Am 21. Juni wurde es nun offiziell: VVD, CDA und D66 verhandeln mit der Christenunie. Das hätte man schon vor fast 2 Monaten wissen können. Alexander pechtold muss sein wichtigstes Vorhaben, die freiwillige Lebensbeendigung, vermutlich auf die nächste Legislatur verschieben, denn er hat meiner Ansicht nach kaum noch Kraft, eigene Belange durchzusetzen. Auch wenn man das Thema ihm zuliebe nicht gänzlich fallen lassen wird, gibt es vermutlich keine Entscheidung dazu.
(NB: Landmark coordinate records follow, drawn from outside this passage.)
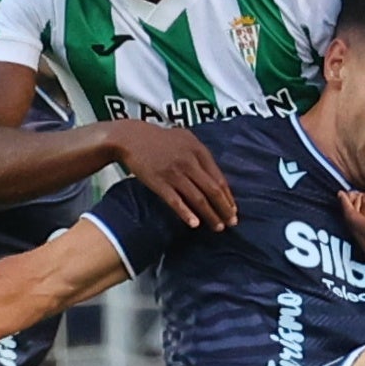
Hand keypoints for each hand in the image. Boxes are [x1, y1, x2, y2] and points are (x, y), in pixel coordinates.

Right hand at [106, 121, 234, 229]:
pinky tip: (195, 224)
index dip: (228, 197)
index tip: (233, 210)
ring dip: (210, 215)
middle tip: (231, 223)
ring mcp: (174, 173)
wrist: (131, 138)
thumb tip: (215, 177)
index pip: (219, 178)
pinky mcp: (159, 183)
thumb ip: (201, 155)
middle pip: (212, 190)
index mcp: (198, 150)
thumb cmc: (160, 140)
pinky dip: (187, 214)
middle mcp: (189, 162)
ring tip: (218, 227)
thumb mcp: (185, 138)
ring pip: (198, 198)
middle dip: (224, 209)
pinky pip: (176, 201)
Nach einem gemeinsamen Essen mit Gert-Jan Segers erklärte sich Pechtold mit Verhandlungen einverstanden. Damit hatte Herman Tjeenk Willink seine Aufgabe erfüllt und trat ab. Neuer Informateur wurde Gerrit Zalm von der VVD. Zalm, was übrigens auf deutsch „Lachs“ bedeutet, ist ein erfahrener Politiker, ein klassischer Rechtsliberaler und langjähriger Finanzminister. Man traut ihm zu, endlich die lang ersehnte Regierung zustande zu bringen, die noch vor dem sogenannten Prinsjesdag im September ihre Arbeit aufnehmen und einen Haushalt für das kommende Jahr erarbeiten soll.

Während der letzten Tage forderte übrigens Andreas Kinneging, ein Politikwissenschaftler, die Einführung einer 5-%-Hürde in den Niederlanden. Damit wären 6 der derzeit 13 parteien nicht mehr im Parlament vertreten, und VVD, CDA und D66 hätten auch ohne eine vierte partei die Mehrheit gehabt. Das ist zwar richtig, doch es würden sich mehr als 15 % der Wählerinnen und Wähler nicht mehr im Parlament vertreten fühlen. Vorläufig scheidet eine solche Wahlrechtsänderung jedenfalls aus.

Im März jubelte ganz Europa, man habe in den Niederlanden den Populismus besiegt. Doch je länger die Regierungsbildung dauert, desto mehr Kapital könnte Geert Wilders aus dieser Krise schlagen, falls sie doch mit Neuwahlen enden sollte.